We have assumed in our example that the relationship between electricity and natural gas prices does not change as a result of the higher energy-conversion efficiency. In other words, the time-series analysis used to generate scenarios for the energy prices is still valid. However, it may be the case that decoupling of electricity and natural gas markets because of higher efficiency leads to prices (and, thus, generated scenarios) that are not as positively correlated as in Fig. 8. Taking this shift into account could either strengthen or weaken our conclusions. For example, less correlated energy prices would weaken the natural hedge, thereby leading to an even greater increase in financial hedging in Case 3. Alternatively, the plant may reduce its operations, which would obviate the need for contracting. Hence, the overall effect of decoupled markets may be ambiguous and could be the subject of additional research that treats energy prices as being endogenous to the model.

5 Conclusions

The coupling of the UK’s electricity and natural gas markets has been perhaps an unintended consequence of the restructuring of its power sector in the early 1990s. As gas-fired power plants are effectively price setters in UK electricity markets, they are also hedged to a greater extent than renewable energy technologies, which are needed for the UK to meet its policy objectives. Due to their relatively higher risk, such renewable energy technologies will not be readily adopted by private producers. Since other industrialised economies face similar predicaments, lessons learned for the UK may be relevant for their policymakers as well. Thus, in order to devise incentives to facilitate investment in renewable energy technologies, policymakers need to understand better the channels through which the so-called natural hedge of gas-fired producers propagates.
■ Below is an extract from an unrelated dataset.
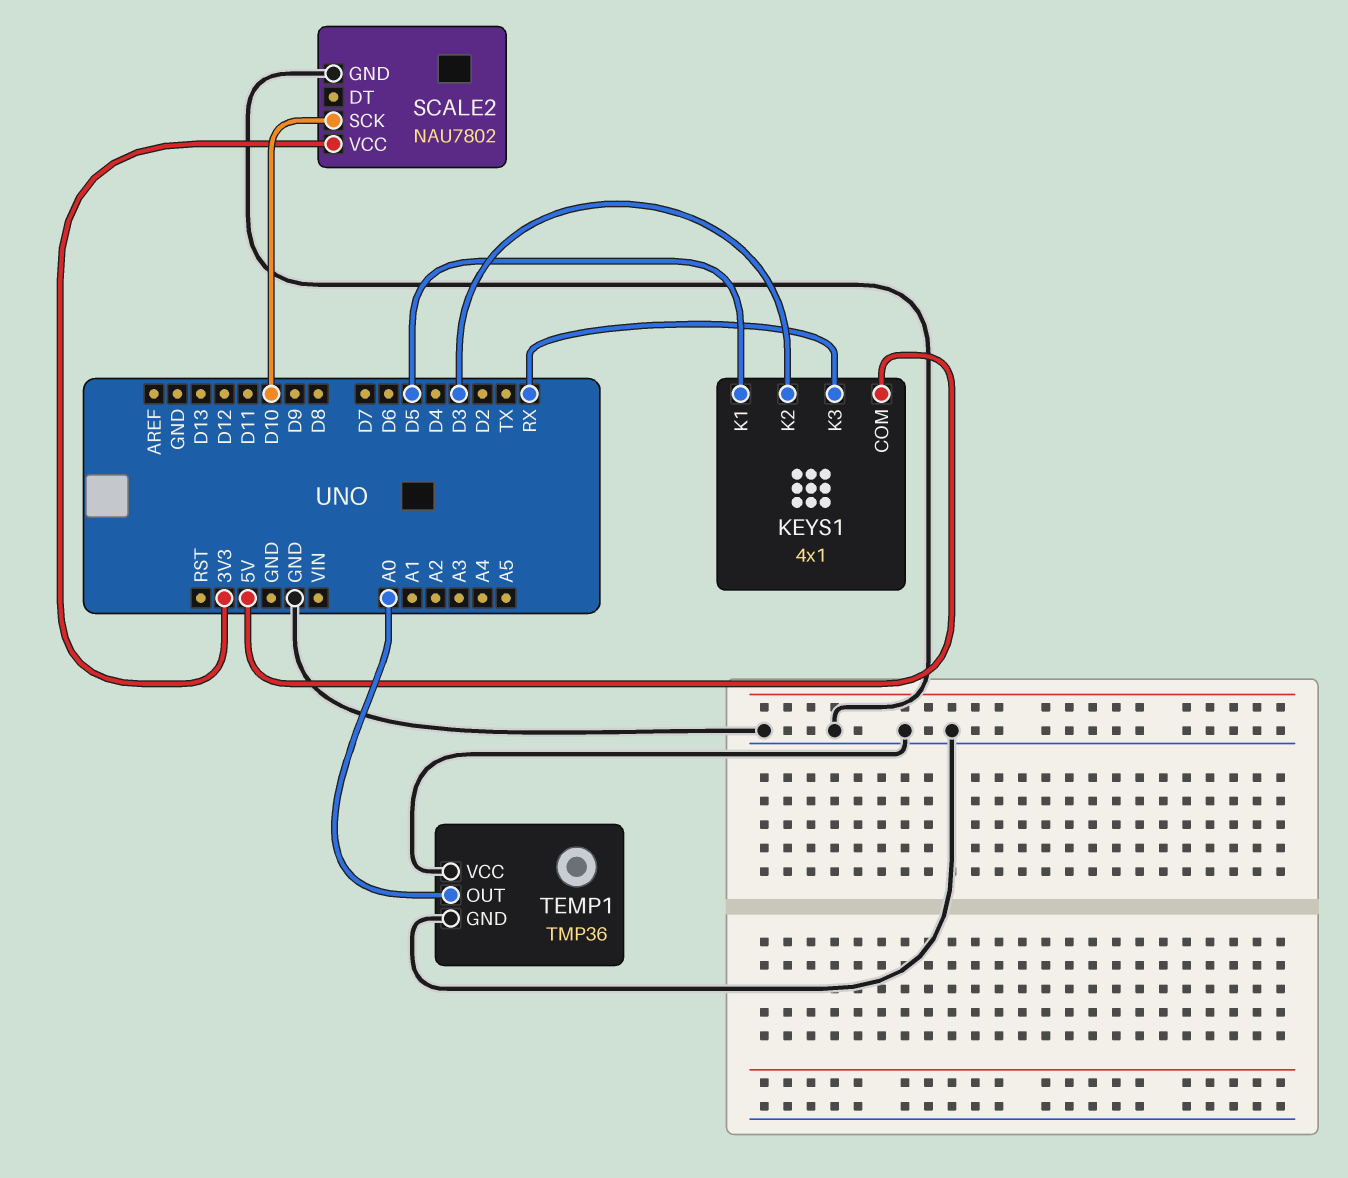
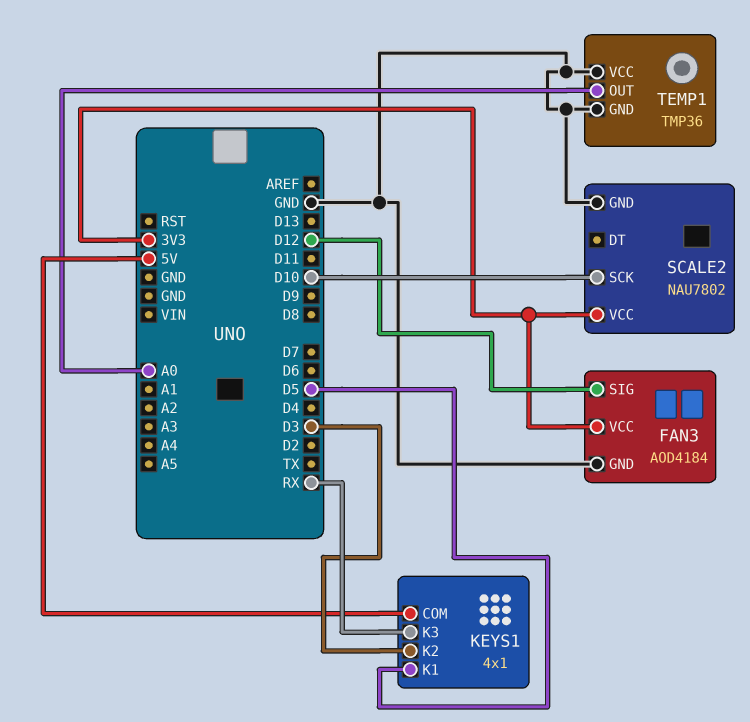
FAN3: none -> AOD4184
FAN3 pin GND: none -> GND
FAN3 pin SIG: none -> D12
FAN3 pin VCC: none -> 3V3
Taking a stochastic programming perspective to tackle risk directly, we find that such a natural hedge does exist for a typical UK producer. Indeed, the positive correlation between electricity and natural gas spot prices is advantageous for the producer both in terms of increasing expected profit and controlling risk. Nevertheless, it is not a perfect hedge as some natural gas forward purchases may be necessary for even a moderately risk-averse producer. With future evolution of CCGT technologies, the behaviour of this natural hedge may be of interest to policymakers. If a gas-fired plant could be operated in a more flexible manner, then the extent of the natural hedge increases while forward contracting diminishes for a risk-averse producer. In effect, the plant itself becomes a more effective physical hedge by taking advantage of periods of high spark spreads to generate. Consequently, expected generation also decreases. On the other hand, if the energy-conversion efficiency of CCGT is likely to increase, then the natural hedge actually diminishes as exposure to natural gas prices is lower. It should be noted that these results hold for the UK using data from 2006 to 2011 and under the assumption that a single daily dispatch decision is valid, which is appropriate given the observed spark spreads, e.g., in January 2014. Unlike the extant literature on the UK power sector, our work directly addresses risk and the behaviour of this natural hedge rather than relying on levelised cost calculations. Hence, assessments of support schemes (such as feed-in tariffs and renewables obligation certificates) for promoting renewable energy technologies could use our case studies to examine how coupled electricity and gas prices may affect the natural hedge of CCGT technologies, which are currently favoured by investors.

For future work, relaxation of some of our assumptions would be warranted. In particular, the inclusion of a competing producer (either based on natural gas or a renewable energy) could shed additional light on the natural hedge by capturing the market power that is present in most electricity industries. Another direction of research could involve generation of more realistic scenarios that capture the tail dependencies between electricity and natural gas prices, e.g., via copulas. This link is especially pertinent because of the significance of risk control in our setting. Similarly, more realistic forward contracts reflecting the market’s liquidity and operational constraints would allow us to generalise the insights further.